-- RECORDS follows --
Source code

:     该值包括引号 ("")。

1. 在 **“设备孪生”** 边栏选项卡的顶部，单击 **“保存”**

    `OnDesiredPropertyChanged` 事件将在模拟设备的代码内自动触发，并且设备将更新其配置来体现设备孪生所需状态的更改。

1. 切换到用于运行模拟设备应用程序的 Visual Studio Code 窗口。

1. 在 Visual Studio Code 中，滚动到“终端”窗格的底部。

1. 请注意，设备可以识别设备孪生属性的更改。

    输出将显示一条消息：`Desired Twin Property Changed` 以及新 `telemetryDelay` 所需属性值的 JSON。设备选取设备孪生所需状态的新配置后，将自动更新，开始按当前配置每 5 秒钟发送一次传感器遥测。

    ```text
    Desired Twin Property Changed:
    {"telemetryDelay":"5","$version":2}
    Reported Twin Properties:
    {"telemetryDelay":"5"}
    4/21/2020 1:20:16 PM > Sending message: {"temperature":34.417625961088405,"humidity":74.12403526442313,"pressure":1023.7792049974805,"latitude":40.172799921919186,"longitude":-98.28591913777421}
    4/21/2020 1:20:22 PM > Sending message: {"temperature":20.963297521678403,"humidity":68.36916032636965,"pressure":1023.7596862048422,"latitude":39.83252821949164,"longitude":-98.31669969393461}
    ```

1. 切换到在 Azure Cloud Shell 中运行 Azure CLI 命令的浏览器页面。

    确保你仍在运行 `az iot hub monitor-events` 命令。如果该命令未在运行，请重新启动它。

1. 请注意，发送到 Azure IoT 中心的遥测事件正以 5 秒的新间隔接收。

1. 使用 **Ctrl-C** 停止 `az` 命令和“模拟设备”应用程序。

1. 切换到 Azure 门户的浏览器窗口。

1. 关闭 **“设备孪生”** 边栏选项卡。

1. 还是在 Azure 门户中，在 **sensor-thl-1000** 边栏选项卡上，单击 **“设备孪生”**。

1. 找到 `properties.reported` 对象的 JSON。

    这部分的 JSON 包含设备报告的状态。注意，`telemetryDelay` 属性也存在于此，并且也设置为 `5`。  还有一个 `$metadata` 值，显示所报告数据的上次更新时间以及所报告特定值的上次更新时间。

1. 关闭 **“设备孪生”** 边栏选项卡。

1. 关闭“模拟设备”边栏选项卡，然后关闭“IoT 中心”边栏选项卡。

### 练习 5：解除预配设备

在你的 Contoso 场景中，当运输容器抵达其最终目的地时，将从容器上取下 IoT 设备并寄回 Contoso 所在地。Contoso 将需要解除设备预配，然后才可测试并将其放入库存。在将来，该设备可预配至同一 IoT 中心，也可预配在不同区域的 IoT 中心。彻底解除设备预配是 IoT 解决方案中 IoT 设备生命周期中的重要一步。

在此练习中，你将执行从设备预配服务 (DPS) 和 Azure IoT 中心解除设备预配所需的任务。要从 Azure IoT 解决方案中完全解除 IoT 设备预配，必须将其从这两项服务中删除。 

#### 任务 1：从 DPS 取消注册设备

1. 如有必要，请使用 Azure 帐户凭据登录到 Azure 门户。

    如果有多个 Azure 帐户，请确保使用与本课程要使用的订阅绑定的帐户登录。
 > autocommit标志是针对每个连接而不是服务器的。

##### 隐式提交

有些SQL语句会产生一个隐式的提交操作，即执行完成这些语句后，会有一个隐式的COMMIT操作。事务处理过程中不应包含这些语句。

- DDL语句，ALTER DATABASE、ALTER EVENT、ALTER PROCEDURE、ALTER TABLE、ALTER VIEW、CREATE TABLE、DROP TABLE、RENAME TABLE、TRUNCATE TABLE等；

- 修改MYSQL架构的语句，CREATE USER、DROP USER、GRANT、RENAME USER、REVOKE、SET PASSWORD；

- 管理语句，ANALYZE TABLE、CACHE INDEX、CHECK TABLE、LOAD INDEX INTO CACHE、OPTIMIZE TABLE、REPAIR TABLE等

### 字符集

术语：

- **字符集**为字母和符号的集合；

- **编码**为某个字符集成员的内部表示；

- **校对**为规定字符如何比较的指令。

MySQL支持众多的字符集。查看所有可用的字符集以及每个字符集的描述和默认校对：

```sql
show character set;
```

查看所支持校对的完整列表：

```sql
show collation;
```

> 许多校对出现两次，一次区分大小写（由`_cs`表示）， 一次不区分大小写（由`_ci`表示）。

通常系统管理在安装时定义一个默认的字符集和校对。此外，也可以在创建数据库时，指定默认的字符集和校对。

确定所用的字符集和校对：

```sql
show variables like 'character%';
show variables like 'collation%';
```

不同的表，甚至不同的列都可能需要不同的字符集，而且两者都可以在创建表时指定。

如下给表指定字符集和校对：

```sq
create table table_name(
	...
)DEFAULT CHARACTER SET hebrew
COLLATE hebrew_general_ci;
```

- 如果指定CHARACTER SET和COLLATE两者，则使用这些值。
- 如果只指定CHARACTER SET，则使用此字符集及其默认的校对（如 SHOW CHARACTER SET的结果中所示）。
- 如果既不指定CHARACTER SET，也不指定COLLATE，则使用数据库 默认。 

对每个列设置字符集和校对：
-- RECORDS concluded --
▶ TASK BRIEF: Please retype all of the records above exactly as they are.

▶ EXERCISE OUTPUT:
Source code

:     该值包括引号 ("")。

1. 在 **“设备孪生”** 边栏选项卡的顶部，单击 **“保存”**

    `OnDesiredPropertyChanged` 事件将在模拟设备的代码内自动触发，并且设备将更新其配置来体现设备孪生所需状态的更改。

1. 切换到用于运行模拟设备应用程序的 Visual Studio Code 窗口。

1. 在 Visual Studio Code 中，滚动到“终端”窗格的底部。

1. 请注意，设备可以识别设备孪生属性的更改。

    输出将显示一条消息：`Desired Twin Property Changed` 以及新 `telemetryDelay` 所需属性值的 JSON。设备选取设备孪生所需状态的新配置后，将自动更新，开始按当前配置每 5 秒钟发送一次传感器遥测。

    ```text
    Desired Twin Property Changed:
    {"telemetryDelay":"5","$version":2}
    Reported Twin Properties:
    {"telemetryDelay":"5"}
    4/21/2020 1:20:16 PM > Sending message: {"temperature":34.417625961088405,"humidity":74.12403526442313,"pressure":1023.7792049974805,"latitude":40.172799921919186,"longitude":-98.28591913777421}
    4/21/2020 1:20:22 PM > Sending message: {"temperature":20.963297521678403,"humidity":68.36916032636965,"pressure":1023.7596862048422,"latitude":39.83252821949164,"longitude":-98.31669969393461}
    ```

1. 切换到在 Azure Cloud Shell 中运行 Azure CLI 命令的浏览器页面。

    确保你仍在运行 `az iot hub monitor-events` 命令。如果该命令未在运行，请重新启动它。

1. 请注意，发送到 Azure IoT 中心的遥测事件正以 5 秒的新间隔接收。

1. 使用 **Ctrl-C** 停止 `az` 命令和“模拟设备”应用程序。

1. 切换到 Azure 门户的浏览器窗口。

1. 关闭 **“设备孪生”** 边栏选项卡。

1. 还是在 Azure 门户中，在 **sensor-thl-1000** 边栏选项卡上，单击 **“设备孪生”**。

1. 找到 `properties.reported` 对象的 JSON。

    这部分的 JSON 包含设备报告的状态。注意，`telemetryDelay` 属性也存在于此，并且也设置为 `5`。  还有一个 `$metadata` 值，显示所报告数据的上次更新时间以及所报告特定值的上次更新时间。

1. 关闭 **“设备孪生”** 边栏选项卡。

1. 关闭“模拟设备”边栏选项卡，然后关闭“IoT 中心”边栏选项卡。

### 练习 5：解除预配设备

在你的 Contoso 场景中，当运输容器抵达其最终目的地时，将从容器上取下 IoT 设备并寄回 Contoso 所在地。Contoso 将需要解除设备预配，然后才可测试并将其放入库存。在将来，该设备可预配至同一 IoT 中心，也可预配在不同区域的 IoT 中心。彻底解除设备预配是 IoT 解决方案中 IoT 设备生命周期中的重要一步。

在此练习中，你将执行从设备预配服务 (DPS) 和 Azure IoT 中心解除设备预配所需的任务。要从 Azure IoT 解决方案中完全解除 IoT 设备预配，必须将其从这两项服务中删除。 

#### 任务 1：从 DPS 取消注册设备

1. 如有必要，请使用 Azure 帐户凭据登录到 Azure 门户。

    如果有多个 Azure 帐户，请确保使用与本课程要使用的订阅绑定的帐户登录。
 > autocommit标志是针对每个连接而不是服务器的。

##### 隐式提交

有些SQL语句会产生一个隐式的提交操作，即执行完成这些语句后，会有一个隐式的COMMIT操作。事务处理过程中不应包含这些语句。

- DDL语句，ALTER DATABASE、ALTER EVENT、ALTER PROCEDURE、ALTER TABLE、ALTER VIEW、CREATE TABLE、DROP TABLE、RENAME TABLE、TRUNCATE TABLE等；

- 修改MYSQL架构的语句，CREATE USER、DROP USER、GRANT、RENAME USER、REVOKE、SET PASSWORD；

- 管理语句，ANALYZE TABLE、CACHE INDEX、CHECK TABLE、LOAD INDEX INTO CACHE、OPTIMIZE TABLE、REPAIR TABLE等

### 字符集

术语：

- **字符集**为字母和符号的集合；

- **编码**为某个字符集成员的内部表示；

- **校对**为规定字符如何比较的指令。

MySQL支持众多的字符集。查看所有可用的字符集以及每个字符集的描述和默认校对：

```sql
show character set;
```

查看所支持校对的完整列表：

```sql
show collation;
```

> 许多校对出现两次，一次区分大小写（由`_cs`表示）， 一次不区分大小写（由`_ci`表示）。

通常系统管理在安装时定义一个默认的字符集和校对。此外，也可以在创建数据库时，指定默认的字符集和校对。

确定所用的字符集和校对：

```sql
show variables like 'character%';
show variables like 'collation%';
```

不同的表，甚至不同的列都可能需要不同的字符集，而且两者都可以在创建表时指定。

如下给表指定字符集和校对：

```sq
create table table_name(
	...
)DEFAULT CHARACTER SET hebrew
COLLATE hebrew_general_ci;
```

- 如果指定CHARACTER SET和COLLATE两者，则使用这些值。
- 如果只指定CHARACTER SET，则使用此字符集及其默认的校对（如 SHOW CHARACTER SET的结果中所示）。
- 如果既不指定CHARACTER SET，也不指定COLLATE，则使用数据库 默认。 

对每个列设置字符集和校对：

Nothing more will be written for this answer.